"""

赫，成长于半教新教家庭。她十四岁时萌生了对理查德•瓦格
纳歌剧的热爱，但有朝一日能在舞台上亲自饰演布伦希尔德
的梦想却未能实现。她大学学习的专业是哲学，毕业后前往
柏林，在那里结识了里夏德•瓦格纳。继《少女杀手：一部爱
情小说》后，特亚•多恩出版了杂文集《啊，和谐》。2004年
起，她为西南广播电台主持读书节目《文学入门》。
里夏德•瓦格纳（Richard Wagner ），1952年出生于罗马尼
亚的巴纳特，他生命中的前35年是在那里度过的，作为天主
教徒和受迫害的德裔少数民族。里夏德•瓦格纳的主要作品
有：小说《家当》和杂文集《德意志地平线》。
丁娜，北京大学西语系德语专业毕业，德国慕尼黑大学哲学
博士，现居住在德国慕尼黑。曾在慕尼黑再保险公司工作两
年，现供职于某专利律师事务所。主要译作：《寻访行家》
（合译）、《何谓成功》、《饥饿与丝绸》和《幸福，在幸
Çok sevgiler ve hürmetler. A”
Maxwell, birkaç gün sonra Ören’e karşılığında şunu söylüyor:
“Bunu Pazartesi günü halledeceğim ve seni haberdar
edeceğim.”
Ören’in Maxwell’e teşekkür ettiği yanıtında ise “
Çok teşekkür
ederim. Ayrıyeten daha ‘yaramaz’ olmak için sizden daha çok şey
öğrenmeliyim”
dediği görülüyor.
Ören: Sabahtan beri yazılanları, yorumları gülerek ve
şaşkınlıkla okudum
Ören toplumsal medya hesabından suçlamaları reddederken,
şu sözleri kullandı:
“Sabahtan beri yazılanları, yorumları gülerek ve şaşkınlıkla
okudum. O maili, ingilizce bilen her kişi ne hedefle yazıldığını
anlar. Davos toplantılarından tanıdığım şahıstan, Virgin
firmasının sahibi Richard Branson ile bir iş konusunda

"""

### What needs to be done
Once you have read the listing, copy it out exactly.

### Solution to this task
赫，成长于半教新教家庭。她十四岁时萌生了对理查德•瓦格
纳歌剧的热爱，但有朝一日能在舞台上亲自饰演布伦希尔德
的梦想却未能实现。她大学学习的专业是哲学，毕业后前往
柏林，在那里结识了里夏德•瓦格纳。继《少女杀手：一部爱
情小说》后，特亚•多恩出版了杂文集《啊，和谐》。2004年
起，她为西南广播电台主持读书节目《文学入门》。
里夏德•瓦格纳（Richard Wagner ），1952年出生于罗马尼
亚的巴纳特，他生命中的前35年是在那里度过的，作为天主
教徒和受迫害的德裔少数民族。里夏德•瓦格纳的主要作品
有：小说《家当》和杂文集《德意志地平线》。
丁娜，北京大学西语系德语专业毕业，德国慕尼黑大学哲学
博士，现居住在德国慕尼黑。曾在慕尼黑再保险公司工作两
年，现供职于某专利律师事务所。主要译作：《寻访行家》
（合译）、《何谓成功》、《饥饿与丝绸》和《幸福，在幸
Çok sevgiler ve hürmetler. A”
Maxwell, birkaç gün sonra Ören’e karşılığında şunu söylüyor:
“Bunu Pazartesi günü halledeceğim ve seni haberdar
edeceğim.”
Ören’in Maxwell’e teşekkür ettiği yanıtında ise “
Çok teşekkür
ederim. Ayrıyeten daha ‘yaramaz’ olmak için sizden daha çok şey
öğrenmeliyim”
dediği görülüyor.
Ören: Sabahtan beri yazılanları, yorumları gülerek ve
şaşkınlıkla okudum
Ören toplumsal medya hesabından suçlamaları reddederken,
şu sözleri kullandı:
“Sabahtan beri yazılanları, yorumları gülerek ve şaşkınlıkla
okudum. O maili, ingilizce bilen her kişi ne hedefle yazıldığını
anlar. Davos toplantılarından tanıdığım şahıstan, Virgin
firmasının sahibi Richard Branson ile bir iş konusunda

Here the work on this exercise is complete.